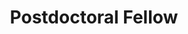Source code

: ---
layout: person
name: "Xiaohui Ju"
image: "https://research.fredhutch.org/content/stripe/bloom/en/members/_jcr_content/par/labmember_45792413/image.img.png/1697145852945.png"
title: "Postdoctoral Fellow"
category: "Postdocs"
links:
  - link: "https://github.com/juxh23"
    icon: "github"
---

EXERCISE => Rewrite the items above so that "Postdoctoral Fellow" becomes "Staff Scientist", keeping every other part the same. Omit the pictures from your answer.

SOLUTION BELOW =>
Source code

: ---
layout: person
name: "Xiaohui Ju"
image: "https://research.fredhutch.org/content/stripe/bloom/en/members/_jcr_content/par/labmember_45792413/image.img.png/1697145852945.png"
title: "Staff Scientist"
category: "Postdocs"
links:
  - link: "https://github.com/juxh23"
    icon: "github"
---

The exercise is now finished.